Previous studies have shown that GBV-C replication in peripheral blood mononuclear cells decreases the expression of HIV-1 co-receptors (chemokine receptors CCR5 and CXCR4) on the surface of CD4⁺ T cells and increases the production of various chemokines that serve as competitive inhibitors of the HIV-1 co-receptors [18, 35, 36]. It is known that there is vigorous viral replication at the acute stage during the natural history of HIV-1 infection. Thus, we speculate that there are some complicated interactions between the two viruses at the acute stage of HIV-1 infection. Our results showed that the GBV-C viral loads had an ascending trend from the acute (5·24 log copies/ml) to chronic (5·56 log copies/ml) stage (Fig. 4). Statistical analysis showed a sustained negative correlation between the GBV-C viral loads and HIV-1 viral loads in the acute and chronic stages of HIV-1 infection. Although, we were unable to conclude that the lower GBV-C viral loads at the acute stage of HIV-1 infection was directly caused by higher HIV-1 viral loads, our results provide some evidence that an inhibitory interaction between these two viruses might exist during the period of co-infection.

Previous studies have suggested that HIV RNA levels at later time points are better indicators of long-term disease progression compared to the levels when HIV-1 was acquired because the viral load reaches a stable mean or ‘set point’ around 1 year post-infection [37, 38]. In this study, both plasma HIV RNA and the CD4⁺ T-cell counts did not differ between GBV-C-positive and GBV-C-negative subjects at 1 year post-HIV infection. These results indicate that GBV-C viraemia could not increase CD4⁺ T-cell counts or reduce HIV-1 viral load during the 1-year period following HIV-1 infection. These results also suggest that there was no significant suppressive effect by GBV-C on HIV-1 replication in the year following HIV-1 infection. Williams et al. reported that GBV-C viraemia was significantly associated with the prolonged survival of HIV-positive men 5–6 years post-HIV-1 infection. However, the survival rate was not increased 12–18 months post-HIV infection [39]. Thus, a long-term follow-up study should be conducted on this cohort.

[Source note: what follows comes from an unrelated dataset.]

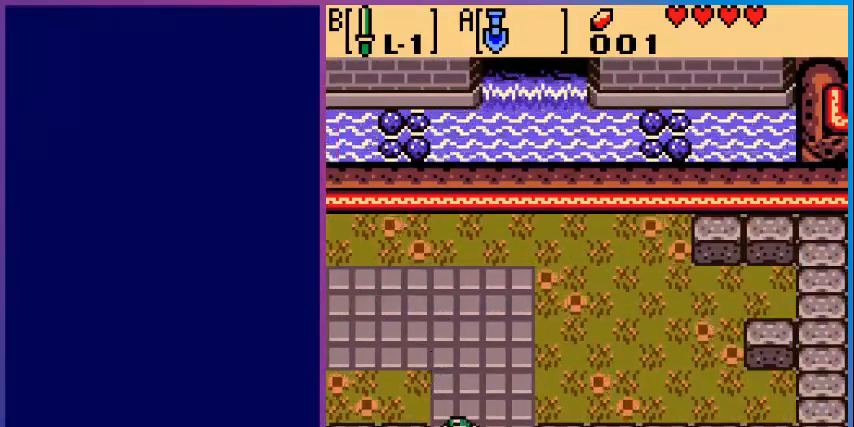
{"buttons": [], "events": [[400, "DPAD_DOWN", "up"]]}
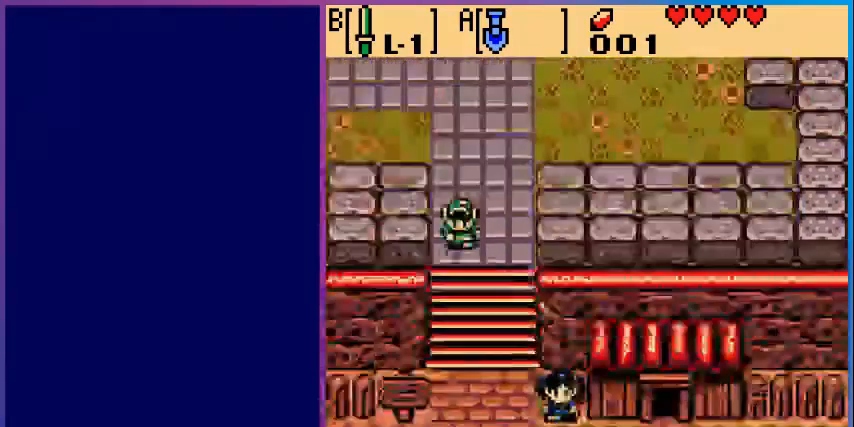
{"buttons": ["DPAD_DOWN"], "events": [[280, "DPAD_DOWN", "down"]]}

The molecular mechanisms by which GBV-C suppresses the replication of HIV-1 are poorly understood and the effect of GBV-C viraemia on the progress of HIV disease is currently controversial. Several studies have shown that GBV-C viraemia could assist the elevation of CD4⁺ T-cell counts because a positive correlation between GBV-C viral load and CD4⁺ T-cell counts was observed [40, 41]. Interestingly, in our study, a significant positive correlation between CD4⁺ T-cell counts and GBV-C viral loads (r = 0·42, P = 0·03) (Fig. 5) was observed at the acute stage of HIV-1 infection after 1 year, and the correlation was still positive but no longer significant (r = 0·09, P = 0·67) (Fig. 6). Because GBV-C RNA can replicate in CD4⁺ T cells, the decrease of CD4⁺ T cells during the course of HIV-1 infection implies a loss of target cells for GBV-C RNA. This might explain why the correlation between CD4⁺ T cells and GBV-C viral loads was weakened 1 year post-HIV infection as a consequence of a decrease in CD4⁺ T-cell counts. Our study can only reflect on the instance of male homosexuals who sexually transmit GBV-C, and does not include bloodborne transmission of HIV-1. In addition, the period of the current study is not long enough to observe the loss of GBV-C viraemia and the effect of sustained GBV-C viraemia on the progress of HIV/AIDS. In conclusion, this is the first cohort study, to the best of our knowledge, on GBV-C co-infection with HIV-1 in the MSM population of Beijing, China. Long-term observation is needed on this cohort to further reveal the correlation between GBV-C and HIV infection.